O sobressalto cívico ao ler a notícia da edição de hoje do jornal Público - “Estátua de Camilo deve ser removida após petição que invoca questões de gosto e moral” de Lucinda Canelas, não poderia ser maior. Então porque há trinta e sete indivíduos que não gostam de uma obra colocada num espaço público da cidade, o Presidente da Câmara Municipal decide, unilateralmente, retirá-la e remetê-la ao pó e ao esquecimento dos depósitos municipais?

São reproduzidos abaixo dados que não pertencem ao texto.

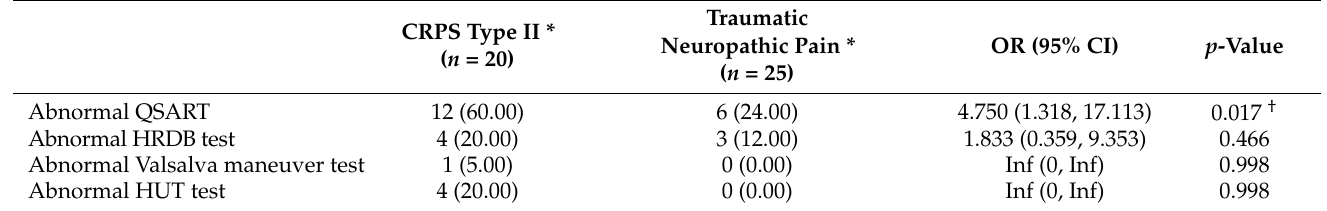
Table 2. Comparison of autonomic function screening test between the CRPS type II group and the traumatic neuropathic pain group.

Estamos, de facto, perante mais uma manifestação de um poder discricionário e arbitrário que não revela mais do que o tique da soberba elitista que gere e governa os destinos do município. Não importa quem são os trinta e sete signatários de tal petição, na medida em que se tratando de uma petição entregue na Câmara Municipal, ela carece de representatividade na manifestação de uma proposta, reclamação ou indignação da população do município. Quantas petições não terão sido já entregues na autarquia com bem mais signatários que não mereceram qualquer atenção do executivo e do Sr. Presidente? Mais, pelo que se percebe da notícia, a petição não foi merecedora de debate em sede de Assembleia Municipal ou, sequer, de executivo, apenas uma decisão de “mande-se retirar” porque há trinta e sete “tão ilustres cidadãos” que a consideram um “desgosto estético” e uma “desaprovação moral”. Tanto haveria a dizer sobre a tormenta e o constrangimento destas trinta e sete almas por causa da referida estátua, mas aquilo que importa é, uma vez mais, a atitude sobranceira de Rui Moreira. A autarquia, num determinado momento, promoveu ou apenas aceitou a instalação deste monumento escultório da autoria de Francisco Simões, o que significou liberdade de expressão e de criação para um artista. Trata-se de uma representação, de uma abstracção e não, como garante o autor, de um retrato de Ana Plácido ou de Camilo Castelo Branco. Citado nesta peça, o mesmo afirma que “cada um tem direito à sua interpretação, à sua subjectividade. Não tenho a pretensão de agradar a todos. A unanimidade em arte não existe.” Reforçando esta ideia de Francisco Simões, mau, muito mau sintoma é quando assistimos a unanimidades culturais. Por outro lado, o gosto individual - o meu, o teu, o dele e o do presidente da autarquia - não deve ser critério para escolhas ou decisões políticas e de gestão autárquica. Parafraseando os signatários desta peculiar petição eu diria que “favor higiénico” para a cidade e seus cidadãos seria respeitar a diversidade e a criatividade das manifestações artísticas e culturais. O “gosto estético” e a “aprovação moral” devem-na reservar para os espaços próprios, privados e íntimos, onde, aí sim, nem sequer são necessárias petições ou signatários.